Testo del documento =>
+++

7. C’è da presumere che, durante questo 2017, la proposta procederà spedita, tra pareri del parlamento UE gioiosamente favorevoli e Ecofin dove l’Italia garantirà un’adesione “nell’interesse primario dell’€uropa”, salvo poi accorgersi, come nel caso dell’Unione bancaria, che l’applicazione di regolamento e direttiva ha i concreti effetti di un’autentica tempesta perfetta messa sulla residua politica fiscale italiana.
I rendimenti del debito pubblico italiano, magari
a QE terminato, andrebbero immediatamente alle stelle e le banche a tutto dovrebbero pensare fuorché ad aumentare il credito alle imprese, che, a loro volta,
a tutto potrebbero pensare fuorché ad investire in una situazione in cui si privatizzerebbe, per ridurre immediatamente il debito, persino il Colosseo (minimo), e
le manovre di rientro (
aggiuntive a quella che comunque si dovrà fare per il già disposto, e insufficiente, salvataggio bancario),
sterminerebbero la domanda interna fino a livelli in cui Monti sembrerà un moderato keynesiano (a sua insaputa).

+++

Estratti delle righe =>
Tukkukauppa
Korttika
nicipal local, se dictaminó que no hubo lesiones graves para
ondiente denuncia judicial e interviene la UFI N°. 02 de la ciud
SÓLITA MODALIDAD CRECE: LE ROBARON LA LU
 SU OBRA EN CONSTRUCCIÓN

+++

Domande =>
- 1) Rispondi alle domande seguenti sul testo del documento:
(a) In quale anno si presume che la proposta procederà spedita?
(b) Che cosa si privatizzerebbe persino per ridurre subito il debito?
(c) Chi sembrerà un moderato keynesiano?
- 2) Prosegui il testo sul debito pubblico italiano a partire dall'ultima frase riportata.

Risposte scritte =>
- 1)
(a) Nel 2017.
(b) Il Colosseo.
(c) Monti.

- 2)
8. Ed è forse (forse) per questo, in preparazione della mattanza post elettorale, che Orfini, ieri sera, a “Porta a Porta”, ha dichiarato che i problemi che oggi si trovano a fronteggiare sono in gran parte il frutto della scelta della “terza via” compiuta dalla sinistra “vincente” degli anni ’90.
Ma il ripensamento di linea, oltre alla opposizione alle privatizzazioni, passerebbe per una cosa che, a dirla oggi, pare tutta-bella, e per un’altra che non si può dire prima delle elezioni.
La cosa è perfettamente coerente nella pratica ma contraddittoria sul piano delle misure di “rimedio” invocate: nel senso che, vista l’effettiva natura della “terza via” (
qui p.6), cioè l’ordoliberismo, cavallo di battaglia della sinistra ulivista, trova
non la sua correzione ma il suo compimento, ben progettato dagli Hayek e dai Friedman, nella lotta alla povertà “nell’interesse degli abbienti” e nella denazionalizazione privatizzata della moneta.
9. La prima di queste misure, accennate da Orfini a “Porta a Porta”, è
il reddito di inclusione, cioè la versione (provvisoriamente)
mild, – ma opportunamente da calibrare, nella sfera di applicazione e nelle modalità di finanziamento -, del reddito di cittadinanza.
Renzi, per conto suo, viene quindi additato come colui (che afferma) che “il tema (anti) europeo resta cruciale per Renzi, e lo sarà anche nella campagna elettorale che ha in mente di fare“.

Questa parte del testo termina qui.